PS Sleman Mulai Move On Usai Dibungkam MU

Ridho Permana, Dede Idrus (Bandung)
·Bacaan 1 menit

VIVA – PS Sleman tak ingin larut dalam kekecewaan usai dibungkam Madura United di laga penyisihan Grup C Piala Menpora di Stadion Si Jalak Harupat, Kabupaten Bandung, Selasa 23 Maret 2021. PSS takluk dengan skor akhir 1-2.

Pelatih PSS, Dejan Antonic, mengatakan kekalahan di laga perdana menjadi pelajaran berharga bagi timnya. Pasukan Elang Jawa harus bangkit dan fokus ke pertandingan selanjutnya lawan Persela Lamongan, 28 Maret 2021.

“Kita menang sama-sama, kita kalah juga sama-sama.
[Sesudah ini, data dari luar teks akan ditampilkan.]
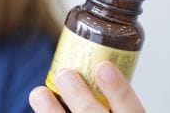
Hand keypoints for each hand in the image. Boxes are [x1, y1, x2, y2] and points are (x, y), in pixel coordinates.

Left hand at [29, 61, 145, 112]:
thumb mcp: (120, 109)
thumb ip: (110, 97)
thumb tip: (88, 63)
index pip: (131, 108)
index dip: (117, 89)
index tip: (103, 67)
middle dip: (78, 97)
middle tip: (65, 73)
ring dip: (51, 111)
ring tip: (40, 93)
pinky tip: (38, 105)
Tidak ada yang namanya saling menyalahkan, anak-anak harus belajar di mana kesalahan mereka. Kalau bisa belajar dengan cepat kita bisa hindari itu dan bisa lebih bagus,” ujar Dejan.
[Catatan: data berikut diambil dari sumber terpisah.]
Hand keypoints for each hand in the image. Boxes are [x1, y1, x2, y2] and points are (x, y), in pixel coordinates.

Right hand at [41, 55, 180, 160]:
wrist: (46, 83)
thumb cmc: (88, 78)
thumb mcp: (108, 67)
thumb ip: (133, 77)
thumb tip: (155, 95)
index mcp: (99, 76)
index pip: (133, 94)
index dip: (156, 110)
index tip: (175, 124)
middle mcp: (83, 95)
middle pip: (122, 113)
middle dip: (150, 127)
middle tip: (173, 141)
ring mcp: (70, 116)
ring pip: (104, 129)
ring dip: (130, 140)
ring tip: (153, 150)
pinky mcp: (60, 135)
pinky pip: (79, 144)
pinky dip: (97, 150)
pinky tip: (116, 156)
Pelatih asal Serbia ini menjelaskan, tujuan utama berpartisipasi di turnamen pra musim ini untuk melihat sejauh mana kesiapan tim mengarungi kompetisi musim 2021.

“Bukan cuma untuk kebugaran tapi taktikal juga sama. Karena kalau dilihat 70 menit pertama memang bagus sekali, taktikal dan shape nya juga. Ada empat kali serangan balik bagus sekali. Itu salah satu kunci untuk kita. Semua harus siap, bukan cuma 11 atau 12 pemain,” ucapnya.

Setelah lawan Madura, PSS langsung melakukan recovery. Dejan berharap laga kontra Persela timnya bisa meraih hasil maksimal.

“Saya percaya anak-anak pasti akan kerja keras dan semoga kita raih poin tiga dan tetap positif untuk game ke dua ketiga dan selanjutnya,” kata dia.